-------- Data to process --------

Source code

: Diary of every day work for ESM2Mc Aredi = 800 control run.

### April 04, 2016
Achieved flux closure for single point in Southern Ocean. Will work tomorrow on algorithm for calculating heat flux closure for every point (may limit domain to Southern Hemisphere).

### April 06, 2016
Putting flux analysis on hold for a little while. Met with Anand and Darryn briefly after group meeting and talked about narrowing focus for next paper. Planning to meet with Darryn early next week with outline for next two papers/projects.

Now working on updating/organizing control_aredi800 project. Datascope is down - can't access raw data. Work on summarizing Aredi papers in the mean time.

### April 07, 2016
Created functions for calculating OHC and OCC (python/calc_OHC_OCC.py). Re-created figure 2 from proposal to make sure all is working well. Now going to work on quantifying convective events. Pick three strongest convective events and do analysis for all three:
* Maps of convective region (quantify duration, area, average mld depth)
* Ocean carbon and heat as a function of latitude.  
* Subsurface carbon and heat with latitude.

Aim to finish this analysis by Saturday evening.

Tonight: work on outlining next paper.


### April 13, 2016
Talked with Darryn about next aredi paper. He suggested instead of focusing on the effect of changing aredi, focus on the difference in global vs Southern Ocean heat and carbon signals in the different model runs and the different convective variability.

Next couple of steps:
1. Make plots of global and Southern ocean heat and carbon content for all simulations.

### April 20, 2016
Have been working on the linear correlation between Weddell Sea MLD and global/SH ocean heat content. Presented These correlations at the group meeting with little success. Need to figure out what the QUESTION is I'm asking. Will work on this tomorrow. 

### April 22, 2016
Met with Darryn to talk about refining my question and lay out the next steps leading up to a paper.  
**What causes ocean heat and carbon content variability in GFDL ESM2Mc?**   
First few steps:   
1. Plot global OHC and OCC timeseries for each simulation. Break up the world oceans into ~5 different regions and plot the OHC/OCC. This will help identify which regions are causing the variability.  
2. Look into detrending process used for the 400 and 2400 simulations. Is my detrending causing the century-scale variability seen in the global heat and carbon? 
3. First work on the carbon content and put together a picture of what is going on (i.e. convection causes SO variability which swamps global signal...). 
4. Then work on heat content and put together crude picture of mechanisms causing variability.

--------

Exercise goal. Reproduce the records word for word.

Answer to the exercise.
Source code

: Diary of every day work for ESM2Mc Aredi = 800 control run.

### April 04, 2016
Achieved flux closure for single point in Southern Ocean. Will work tomorrow on algorithm for calculating heat flux closure for every point (may limit domain to Southern Hemisphere).

### April 06, 2016
Putting flux analysis on hold for a little while. Met with Anand and Darryn briefly after group meeting and talked about narrowing focus for next paper. Planning to meet with Darryn early next week with outline for next two papers/projects.

Now working on updating/organizing control_aredi800 project. Datascope is down - can't access raw data. Work on summarizing Aredi papers in the mean time.

### April 07, 2016
Created functions for calculating OHC and OCC (python/calc_OHC_OCC.py). Re-created figure 2 from proposal to make sure all is working well. Now going to work on quantifying convective events. Pick three strongest convective events and do analysis for all three:
* Maps of convective region (quantify duration, area, average mld depth)
* Ocean carbon and heat as a function of latitude.  
* Subsurface carbon and heat with latitude.

Aim to finish this analysis by Saturday evening.

Tonight: work on outlining next paper.


### April 13, 2016
Talked with Darryn about next aredi paper. He suggested instead of focusing on the effect of changing aredi, focus on the difference in global vs Southern Ocean heat and carbon signals in the different model runs and the different convective variability.

Next couple of steps:
1. Make plots of global and Southern ocean heat and carbon content for all simulations.

### April 20, 2016
Have been working on the linear correlation between Weddell Sea MLD and global/SH ocean heat content. Presented These correlations at the group meeting with little success. Need to figure out what the QUESTION is I'm asking. Will work on this tomorrow. 

### April 22, 2016
Met with Darryn to talk about refining my question and lay out the next steps leading up to a paper.  
**What causes ocean heat and carbon content variability in GFDL ESM2Mc?**   
First few steps:   
1. Plot global OHC and OCC timeseries for each simulation. Break up the world oceans into ~5 different regions and plot the OHC/OCC. This will help identify which regions are causing the variability.  
2. Look into detrending process used for the 400 and 2400 simulations. Is my detrending causing the century-scale variability seen in the global heat and carbon? 
3. First work on the carbon content and put together a picture of what is going on (i.e. convection causes SO variability which swamps global signal...). 
4. Then work on heat content and put together crude picture of mechanisms causing variability.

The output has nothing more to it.